**Collected data entries:**
=======
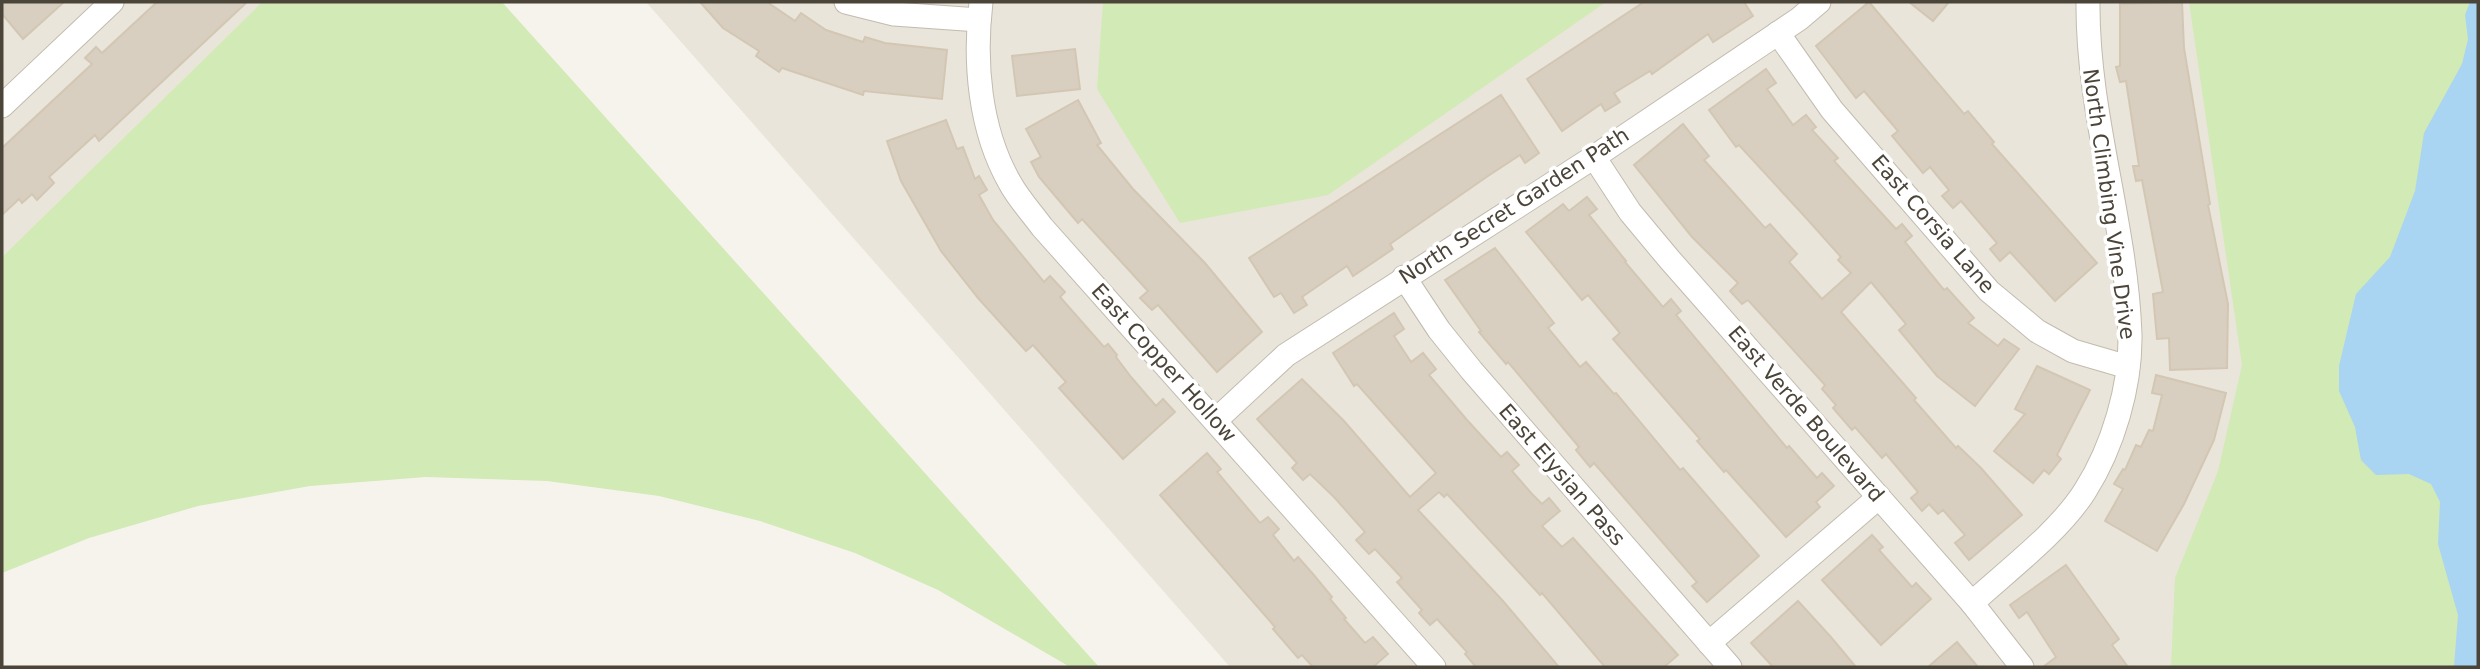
<svg xmlns="http://www.w3.org/2000/svg" width="2480" height="669" font-family="'DejaVu Sans',sans-serif">
	<style>
		.residential { fill: #eae5da }
		.green { fill: #d2eab5 }
		.water { fill: #a9d4f2 }
		.building { fill: #d8cfc1; stroke: #d3c7b4; stroke-width: 2 }
		.lines { fill: none; stroke-linecap: round; stroke-linejoin: round }
		.street-casing { stroke: #c2bbae; stroke-width: 25 }
		.street { stroke: #fff; stroke-width: 23 }
		.labels { text-anchor: middle; dominant-baseline: central; stroke-width: 7; stroke-linejoin: round; paint-order: stroke }
		.street-label { font-size: 21px; fill: #4b4439; stroke: #fff }
	</style>
	<rect width="100%" height="100%" fill="#f6f3ec"/>
	<g class="residential">
		<polygon points="2,2 262,2 2,257"/>
		<polygon points="646,2 2478,2 2478,667 1230,667"/>
	</g>
	<g class="green">
		<polygon points="262,2 502,2 1099,667 1070,667 938,590 855,553 760,521 659,496 547,481 426,477 310,486 198,506 89,538 2,573 2,257"/>
		<polygon points="1103,2 1606,2 1328,195 1180,223 1097,89"/>
		<polygon points="2189,2 2478,2 2478,667 2171,667 2175,578 2218,471 2242,365"/>
	</g>
	<polygon class="water" points="2470,2 2478,2 2478,667 2454,667 2458,615 2438,544 2440,502 2431,484 2409,474 2376,475 2361,460 2355,427 2339,391 2339,366 2356,294 2390,257 2415,191 2424,133 2462,64 2468,39 2465,15"/>
	<g class="building">
		<polygon points="2,2 64,2 23,39 2,14"/>
		<polygon points="157,2 247,2 99,141 95,135 49,177 54,183 37,200 32,194 22,203 19,199 2,215 2,148 92,64 85,58 96,47 102,53"/>
		<polygon points="700,2 767,2 795,21 801,13 826,30 863,42 865,37 885,43 947,50 942,99 864,91 863,95 782,68 779,72 756,56 759,51 723,28"/>
		<polygon points="1644,2 1744,2 1753,16 1713,42 1708,34 1652,74 1650,71 1614,93 1620,102 1605,111 1601,104 1562,131 1527,79"/>
		<polygon points="1869,2 1964,114 1968,111 1994,142 1992,144 2097,263 2055,301 2010,252 2000,261 1990,249 1997,243 1961,201 1953,208 1942,196 1949,190 1930,167 1923,173 1892,136 1898,131 1864,91 1856,98 1816,46"/>
		<polygon points="1909,2 1949,2 1933,21"/>
		<polygon points="2182,2 2184,48 2210,204 2208,205 2228,304 2227,368 2170,370 2169,338 2157,339 2153,294 2163,292 2142,180 2136,181 2133,166 2139,166 2126,81 2120,82 2116,67 2120,66 2120,4"/>
		<polygon points="1075,49 1080,89 1017,96 1012,56"/>
		<polygon points="1766,69 1776,83 1767,89 1793,125 1806,115 1816,127 1812,130 1838,158 1834,161 1896,229 1902,224 1912,236 1905,242 1944,290 1947,288 1974,318 1968,323 1998,346 2004,339 2019,349 1975,406 1937,376 1899,330 1906,324 1871,282 1841,312 1916,398 1914,400 1956,448 1958,446 1981,468 2022,515 1969,560 1955,543 1965,535 1943,510 1938,514 1929,504 1922,511 1911,498 1918,492 1886,454 1882,458 1855,427 1852,430 1833,408 1836,405 1822,389 1825,385 1748,300 1742,304 1730,291 1738,283 1692,237 1634,165 1683,124 1709,156 1704,160 1732,191 1765,228 1770,224 1797,254 1789,262 1822,299 1851,273 1838,260 1841,257 1807,219 1739,145 1736,147 1709,110"/>
		<polygon points="1501,95 1539,153 1525,163 1520,155 1488,176 1390,244 1393,249 1353,276 1347,266 1302,297 1307,305 1294,313 1281,293 1274,297 1249,258"/>
		<polygon points="1078,100 1101,143 1097,145 1133,189 1205,263 1262,332 1217,372 1158,305 1152,310 1140,298 1148,291 1082,219 1078,223 1039,177 1031,162 1041,157 1026,129"/>
		<polygon points="946,120 957,149 963,147 975,179 979,176 987,190 979,195 993,220 1044,282 1050,276 1065,292 1060,297 1104,347 1108,344 1117,355 1116,357 1131,377 1156,406 1163,399 1175,412 1123,459 1059,388 1066,382 1033,345 1026,351 978,298 941,251 901,181 887,141"/>
		<polygon points="1587,197 1597,209 1589,215 1626,261 1625,262 1663,307 1671,299 1681,311 1676,315 1787,448 1789,446 1817,478 1822,473 1834,486 1816,502 1820,507 1786,537 1726,470 1724,472 1697,441 1700,439 1613,339 1620,333 1588,295 1582,300 1526,232 1563,204 1569,211"/>
		<polygon points="1495,248 1554,323 1548,328 1580,367 1586,362 1614,394 1616,393 1680,470 1683,468 1759,556 1707,602 1692,586 1697,582 1594,463 1590,467 1576,450 1579,447 1508,362 1506,364 1479,332 1481,331 1445,280"/>
		<polygon points="1394,313 1404,329 1394,336 1411,362 1423,353 1436,369 1429,375 1467,420 1501,457 1507,452 1519,465 1512,471 1532,494 1542,504 1549,498 1560,511 1542,526 1562,547 1573,538 1678,655 1664,667 1605,667 1542,593 1540,595 1447,494 1444,497 1439,492 1418,510 1503,601 1559,667 1476,667 1465,654 1467,652 1437,619 1430,625 1419,613 1422,610 1397,582 1402,578 1375,549 1369,554 1356,540 1365,532 1334,497 1310,474 1303,480 1292,468 1297,463 1257,419 1302,379 1344,421 1410,497 1436,473 1357,384 1354,386 1333,353"/>
		<polygon points="2037,366 2090,390 2057,455 2061,459 2049,474 2044,470 2033,483 1994,451 2025,414 2015,409"/>
		<polygon points="2156,375 2226,393 2214,440 2184,504 2157,551 2105,521 2123,489 2114,484 2123,469 2125,470 2136,445 2141,447 2149,430 2153,431 2162,395 2152,393"/>
		<polygon points="1207,453 1221,469 1217,472 1260,523 1268,517 1279,529 1273,535 1294,561 1298,557 1313,574 1332,597 1330,599 1346,618 1344,619 1365,643 1373,637 1388,654 1373,667 1313,667 1302,655 1298,658 1273,629 1275,627 1160,495"/>
		<polygon points="1872,535 1883,547 1879,550 1912,587 1916,583 1931,599 1881,645 1822,580"/>
		<polygon points="2066,565 2119,639 2112,645 2128,667 2043,667 2056,657 2027,612 2019,618 2010,605"/>
		<polygon points="1798,601 1830,636 1856,667 1773,667 1751,643"/>
		<polygon points="1957,642 1978,667 1928,667"/>
	</g>
	<g class="lines">
		<defs>
			<g id="street">
				<polyline points="846,2 894,14 979,20"/>
				<path d="M981,2C974,61 979,129 1010,183C1018,198 1031,212 1042,227L1434,667"/>
				<polyline points="1778,33 1832,110 1989,291 2037,331 2073,351 2128,367"/>
				<polyline points="2,106 112,2"/>
				<polyline points="1594,157 1630,212 1670,260 1972,603 2022,667"/>
				<polyline points="1404,277 1439,330 1472,371 1730,667"/>
				<polyline points="1216,420 1286,355 1594,157 1799,19 1819,2"/>
				<path d="M1972,603C2008,570 2059,532 2085,491C2113,447 2131,386 2130,334C2126,222 2087,114 2088,2"/>
				<polyline points="1709,643 1879,497"/>
			</g>
		</defs>
		<use href="#street" class="street-casing"/>
		<use href="#street" class="street"/>
	</g>
	<g class="labels">
		<g class="street-label">
			<text transform="translate(2109 204) rotate(82)">North Climbing Vine Drive</text>
			<text transform="translate(1514 206) rotate(-33)">North Secret Garden Path</text>
			<text transform="translate(1933 224) rotate(49)">East Corsia Lane</text>
			<text transform="translate(1164 363) rotate(48)">East Copper Hollow</text>
			<text transform="translate(1806 414) rotate(49)">East Verde Boulevard</text>
			<text transform="translate(1562 475) rotate(49)">East Elysian Pass</text>
		</g>
	</g>
	<rect width="2480" height="669" fill="none" stroke="#4b4439" stroke-width="7"/>
</svg>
=======
Say how many lines above contain "round", and give no words besides the number.

2